だからそう答えれば、琉依は驚いた顔をして俺を見る。
「う、嬉しい?」
「少なくとも、俺は琉依の事を好ましく思ってるよ。もう少し言うなら、可愛いとも思ってる」
「へ、え? か、可愛い? いやいやいやいや、それはないだろ」
「言われた事あると思ってたけど」
人懐っこく素直で感情豊か。顔だって可愛いしちょこまか動く姿が小動物みたいで癒されるから、友達には言われてそうだけどそんな事ないのか。
「そもそも、男に可愛いとか普通言わないだろ」
「そういうものなのか?」
「悠介は天然タラシだな」
可愛いものを可愛いと口にして何が悪いのか。
湊は色んな人から言われてたし、御子柴なんかは学校だろうと「可愛い」って言いながら抱き締めてたからそれが普通だと思ってた。

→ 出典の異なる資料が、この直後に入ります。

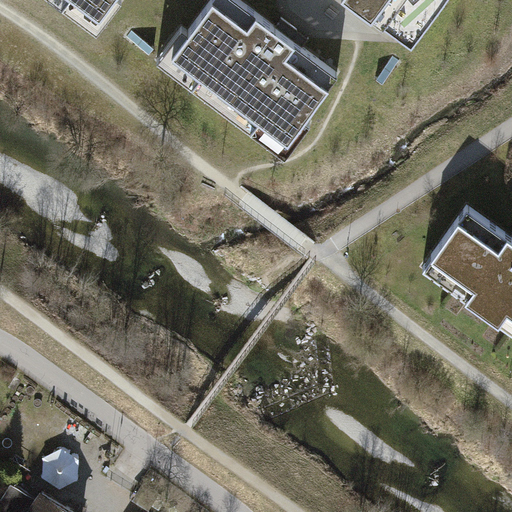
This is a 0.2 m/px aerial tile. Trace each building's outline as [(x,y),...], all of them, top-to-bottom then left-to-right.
[(58,0),(99,30),(121,0),(58,0)] [(181,23),(155,57),(286,154),(311,120),(304,114),(338,70),(303,44),(309,35),(279,13),(273,20),(245,0),(209,0),(188,28),(181,23)] [(380,0),(421,30),(435,11),(420,0),(380,0)] [(511,235),(470,204),(423,269),(511,334),(511,235)] [(61,440),(43,472),(69,487),(87,455),(61,440)] [(32,511),(91,511),(49,486),(32,511)]
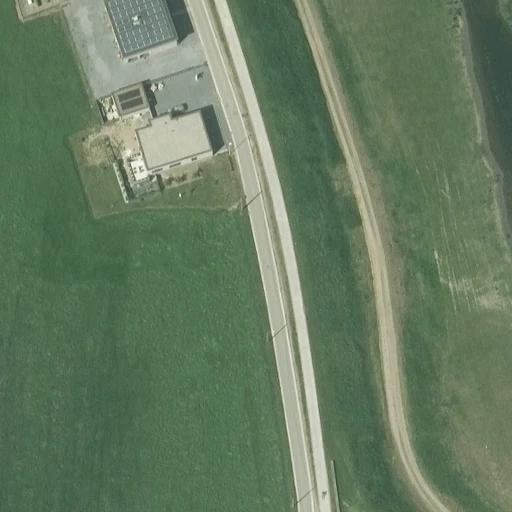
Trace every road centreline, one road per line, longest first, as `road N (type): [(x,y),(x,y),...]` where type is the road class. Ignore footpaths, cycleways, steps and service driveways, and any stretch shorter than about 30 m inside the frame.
road 1 (track): [(435,511),(403,469),(379,262),(297,0)]
road 2 (unclassified): [(304,511),(252,204),(193,0)]
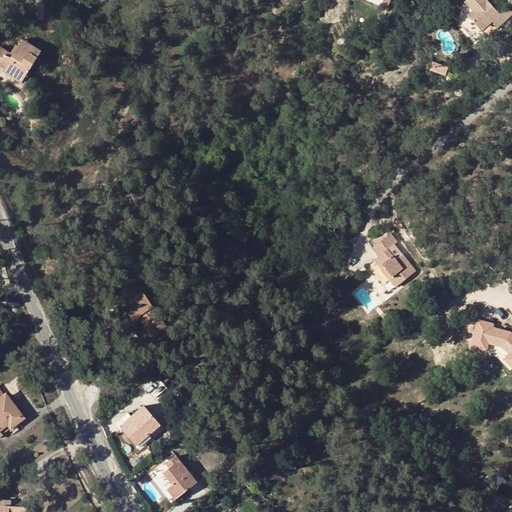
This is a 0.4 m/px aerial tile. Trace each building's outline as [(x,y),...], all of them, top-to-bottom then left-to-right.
[(502,11),(495,3),(493,5),(489,2),(491,0),(467,0),(476,9),(471,14),(484,29),(495,18),(501,24),(511,13),(511,6),(510,4),(502,11)] [(22,39),(20,41),(30,47),(31,45),(22,39)] [(0,47),(0,63),(5,56),(10,59),(13,61),(9,68),(15,72),(12,77),(21,83),(41,51),(31,45),(30,47),(20,41),(17,45),(15,44),(9,52),(0,47)] [(2,72),(12,77),(15,72),(9,68),(13,61),(10,59),(2,72)] [(444,74),(447,66),(430,61),(427,69),(444,74)] [(146,202),(139,191),(133,195),(139,206),(146,202)] [(394,278),(390,280),(396,287),(416,271),(402,255),(396,260),(388,250),(398,242),(391,234),(373,248),(379,256),(374,261),(380,267),(383,265),(394,278)] [(383,265),(380,267),(390,280),(394,278),(383,265)] [(146,290),(143,292),(167,326),(152,336),(154,339),(172,327),(146,290)] [(167,326),(143,292),(123,306),(134,321),(139,318),(152,336),(167,326)] [(237,312),(239,317),(255,310),(254,307),(252,303),(237,312)] [(507,353),(501,359),(511,370),(511,330),(497,327),(491,321),(474,318),(468,347),(483,350),(490,344),(500,346),(507,353)] [(6,396),(0,399),(0,428),(11,420),(14,424),(23,418),(6,396)] [(135,418),(127,424),(122,429),(137,446),(161,425),(145,406),(133,416),(135,418)] [(0,428),(0,436),(15,425),(14,424),(11,420),(0,428)] [(177,457),(169,463),(172,467),(169,468),(163,474),(172,486),(167,490),(175,500),(197,482),(177,457)] [(27,511),(28,507),(10,506),(1,506),(2,500),(0,500),(0,511),(27,511)]
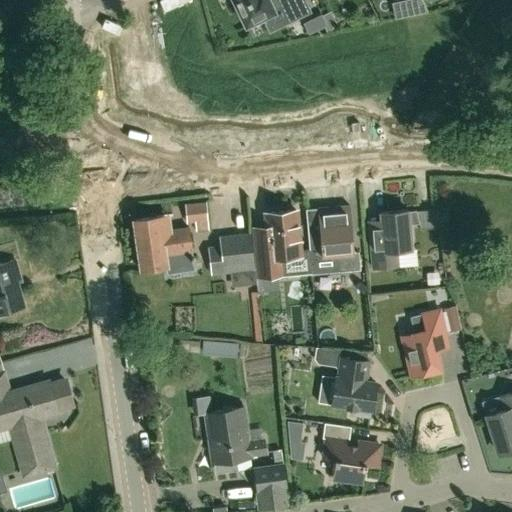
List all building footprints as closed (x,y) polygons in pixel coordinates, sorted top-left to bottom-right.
[(282,8),(288,21),(309,11),(303,0),(233,0),(246,25),(282,8)] [(421,0),(411,0),(415,13),(427,11),(421,0)] [(197,230),(209,229),(206,201),(185,203),(188,222),(195,222),(197,230)] [(349,205),(317,207),(318,218),(306,219),(310,256),(344,253),(346,269),(360,268),(358,251),(353,251),(349,205)] [(295,209),(266,212),(267,223),(251,224),(253,246),(255,246),(258,276),(282,274),(281,256),(300,254),(295,209)] [(381,211),(381,219),(366,221),(367,238),(370,238),(373,268),(397,266),(396,250),(411,249),(409,225),(419,224),(416,211),(408,212),(407,209),(381,211)] [(134,219),(141,269),(167,265),(165,253),(192,250),(189,227),(166,230),(164,215),(134,219)] [(219,236),(220,245),(208,246),(211,273),(254,268),(250,233),(219,236)] [(0,312),(24,306),(17,282),(21,281),(15,258),(0,262),(0,312)] [(410,316),(414,333),(401,336),(411,375),(440,368),(436,350),(450,347),(447,332),(444,333),(439,310),(422,314),(422,313),(410,316)] [(333,360),(335,348),(317,347),(316,357),(318,361),(330,363),(333,360)] [(6,370),(4,370),(0,357),(0,427),(11,425),(26,475),(56,466),(42,416),(59,411),(59,410),(71,407),(74,400),(69,382),(63,379),(51,382),(51,380),(12,391),(6,370)] [(340,357),(337,376),(321,375),(318,402),(331,404),(371,409),(375,382),(365,380),(368,361),(340,357)] [(511,392),(498,397),(502,409),(486,415),(498,453),(511,448),(511,392)] [(210,411),(211,416),(205,417),(207,433),(213,432),(215,444),(210,444),(212,462),(215,462),(216,471),(235,468),(234,459),(250,456),(249,455),(265,452),(263,438),(247,441),(242,406),(210,411)] [(356,445),(347,444),(350,426),(324,422),(321,437),(325,438),(323,457),(334,459),(333,463),(334,463),(332,473),(337,474),(337,478),(357,481),(357,476),(362,477),(364,467),(365,463),(376,465),(379,444),(357,441),(356,445)] [(287,503),(282,464),(253,468),(257,493),(257,492),(259,507),(287,503)]
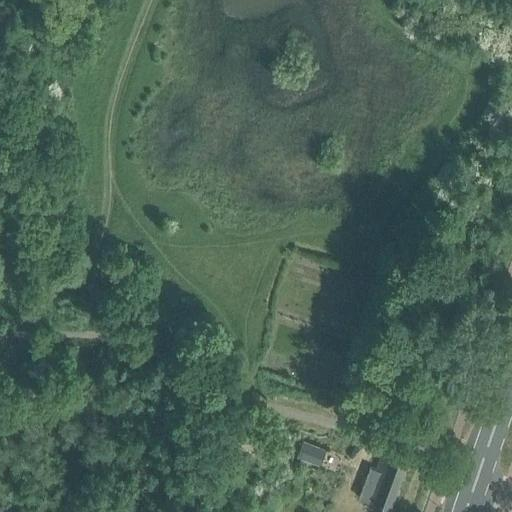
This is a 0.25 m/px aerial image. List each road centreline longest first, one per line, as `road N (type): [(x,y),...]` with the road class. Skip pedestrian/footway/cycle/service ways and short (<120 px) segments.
road 1 (track): [(154,0),(104,134),(109,175),(139,227),(226,306),(265,404)]
road 2 (track): [(447,460),(338,420),(0,357)]
road 3 (secondary): [(466,511),(511,379)]
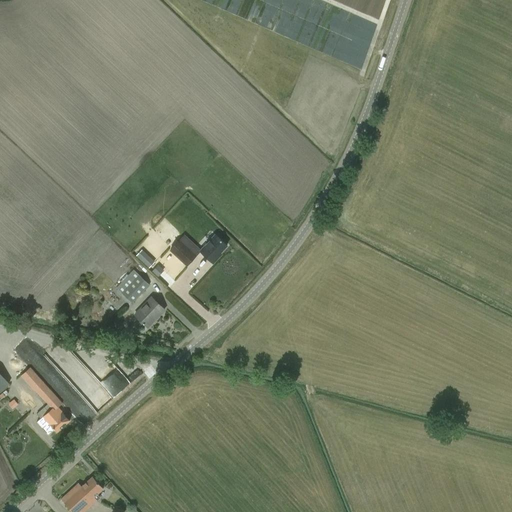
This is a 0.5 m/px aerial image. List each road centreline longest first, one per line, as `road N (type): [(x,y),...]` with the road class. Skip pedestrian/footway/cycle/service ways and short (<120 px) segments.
road 1 (tertiary): [(5,511),(254,292),(300,234),(352,141),(402,0)]
road 2 (track): [(167,370),(0,328)]
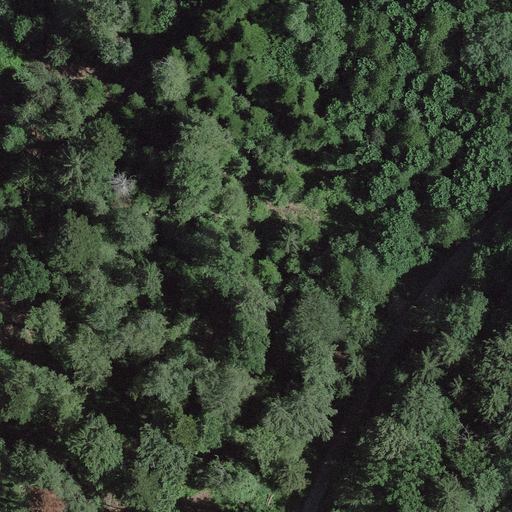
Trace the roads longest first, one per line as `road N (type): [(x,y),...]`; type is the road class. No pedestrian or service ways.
road 1 (track): [(511,213),(472,248),(386,358)]
road 2 (track): [(386,358),(330,447),(304,511)]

琉依は俺から視線を逸らすと少し冷めたポテトを摘んでパクリと食べる。その頬が僅かに赤くなっている事に気付いたけど、突っ込めば不機嫌になるのは分かってるから見なかった事にした。
「……好きでいていいか?」
「それは琉依が決める事だろ?」
「じゃあ好きでいるし、好きになって貰えるよう頑張る」
「そうか」
少しだけ震えた声が問い掛けてきて、意地悪かとも思ったけど琉依に答えを任せたら前向きな言葉が返ってきて思わず笑ってしまった。
意識すればあっという間で、正直に言えば俺の気持ちはほとんど琉依に傾いてる。でも頑張る姿も見たいから、当分は言わないでおこうかな。
「マジで振り向かせるから、覚悟してろよ」
「ん。期待してる」
男らしく言い放つ琉依に、案外その日は早く来そうだなと頷いた俺は、自分のポテトを一本持つとそれを琉依の口元へと差し出した。
驚きつつも素直に食べる姿に愛おしさを覚えたのは言うまでもない。